FTS
We could get into considerable debate on this one, in which firearms buffs (such as myself) would be in their element!
Between the American Civil War and the outbreak of WWI, weapons technology took a quantum leap. During the Civil War, the standard weapon on both sides was still the muzzle-loading percussion rifle (although the Confederacy entered the conflict armed with the even older flintlock muskets). Machine guns were not used in the Civil War. Gatling developed his hand-cranked gun during that war, but it never saw service until afterwards. Even then, the world's first truly automatic machine gun was still 20 years away (Hiram Maxim's invention). The problem with the Gatling, Gardner, Nordenfelt, Mitrailluese and other hand cranked weapons was that in the heat of battle, the operator often panicked and started cranking the weapon too quickly. This resulted in its jamming. Another issue was the propellant used in the cartridges - still the charcoal / sulphur / saltpetre blend of gunpowder. That added to the jamming issues, and obscured the battle field in a great fog of gunsmoke. This same problem delayed the world's armies from adopting magazine fed rifles until the 1890s, when smokeless powders were developed.
Artillery, also, took quantum leaps during the latter part of the 19th Century, thanks to the arms race initiated by the German manufacturer, Krupp.
Likewise for naval development. Naval warfare was revolutionised in 1906 by the launching of HMS Dreadnought, which rendered all other battle ships obsolete. That set going a massive arms race - principally between Germany and Britain - which was in full swing by 1914.

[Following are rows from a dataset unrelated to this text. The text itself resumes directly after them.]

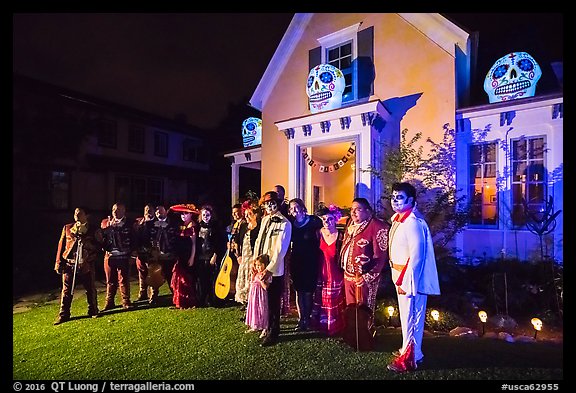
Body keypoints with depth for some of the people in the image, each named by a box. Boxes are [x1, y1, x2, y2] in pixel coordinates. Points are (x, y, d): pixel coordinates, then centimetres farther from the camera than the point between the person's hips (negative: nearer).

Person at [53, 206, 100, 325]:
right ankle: (63, 314, 18)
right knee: (66, 290, 6)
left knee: (90, 289, 7)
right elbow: (61, 245, 8)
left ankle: (93, 311, 22)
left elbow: (97, 247, 3)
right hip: (69, 263, 2)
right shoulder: (67, 228, 10)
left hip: (86, 264, -1)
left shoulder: (93, 230, 4)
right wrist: (59, 262, 3)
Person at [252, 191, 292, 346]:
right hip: (261, 267, 6)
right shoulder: (264, 220, 9)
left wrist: (269, 269, -17)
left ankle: (273, 333, 25)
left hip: (274, 270, -6)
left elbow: (280, 250, -16)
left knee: (273, 303, 7)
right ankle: (268, 328, 37)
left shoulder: (284, 223, -12)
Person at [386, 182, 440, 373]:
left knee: (410, 318, 3)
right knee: (407, 316, 21)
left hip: (411, 279, -10)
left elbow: (416, 256, -24)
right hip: (402, 276, 10)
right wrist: (399, 278, 16)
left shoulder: (413, 222, -21)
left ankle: (408, 358, 18)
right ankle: (409, 350, 37)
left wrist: (405, 282, -22)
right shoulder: (398, 220, 10)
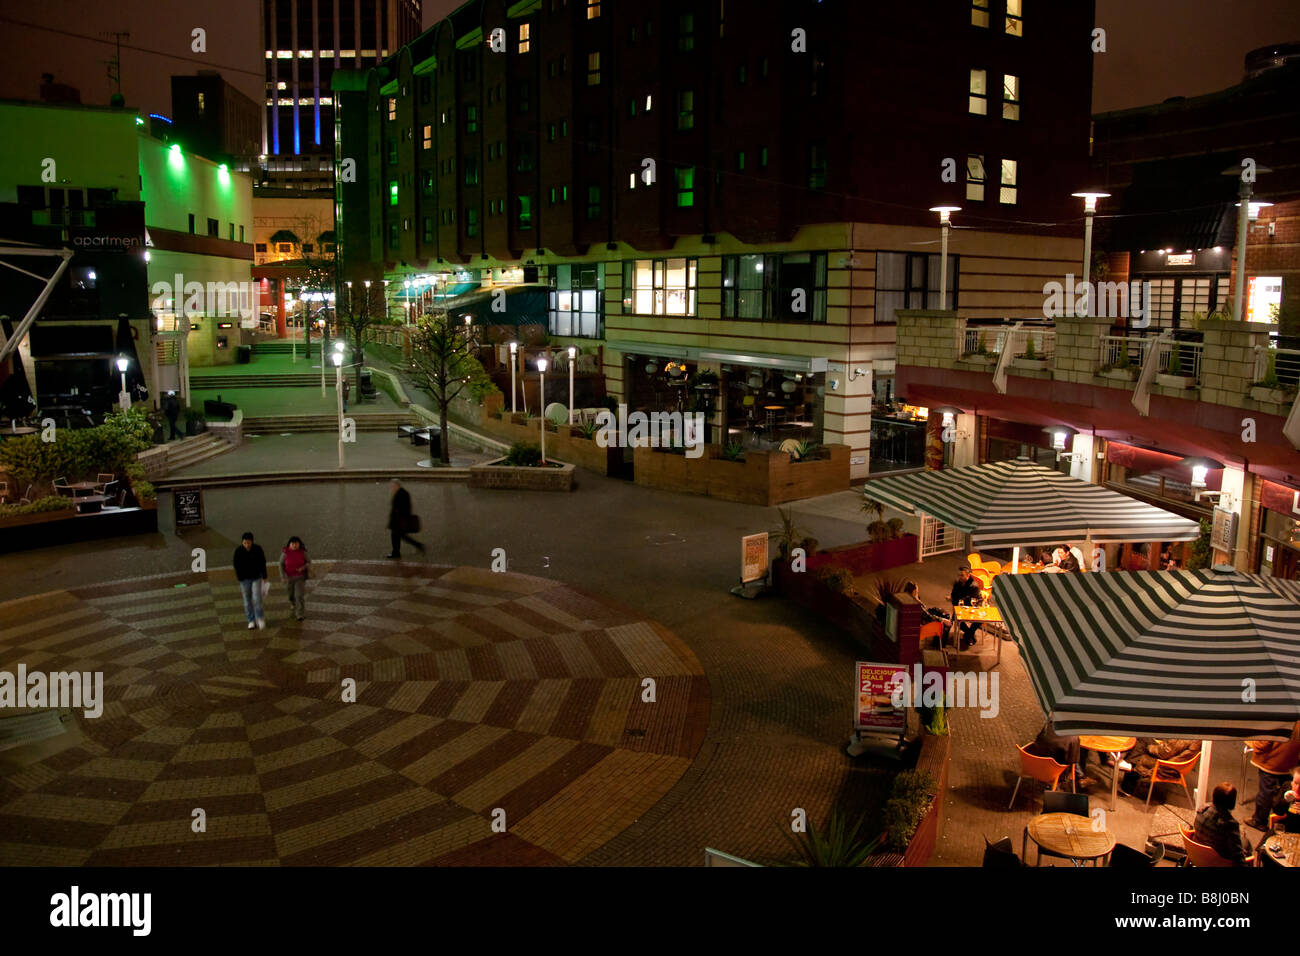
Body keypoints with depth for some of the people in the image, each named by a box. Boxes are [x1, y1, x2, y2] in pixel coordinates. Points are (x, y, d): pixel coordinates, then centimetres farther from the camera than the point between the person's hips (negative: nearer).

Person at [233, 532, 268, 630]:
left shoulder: (258, 549, -9)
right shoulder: (238, 551, -10)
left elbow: (262, 563, 1)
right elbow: (237, 566, -4)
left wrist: (264, 576, 3)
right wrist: (240, 579, -7)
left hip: (256, 578, -1)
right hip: (244, 579, 1)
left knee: (257, 598, -9)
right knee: (247, 600, 6)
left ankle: (259, 618, 7)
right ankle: (251, 621, 16)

Add to the list aircraft (invented 1903), poison gas, submarines, torpedoes and mines (both of which changed the balance of naval warfare), depth charges, sonar, sound-ranging equipment, tanks, armoured cars etc, and you come up with a lot of things never used previously in an all out conflict between major powers. It is true that a number of these weapons (but by no means all) had been experimented with previously in small scale Colonial wars. However, in those days before Satellite TV and the like, it would have been a case of "out of site, out of mind". World War One brought home the horrors of a modern, industrialised war to the heartland of Europe.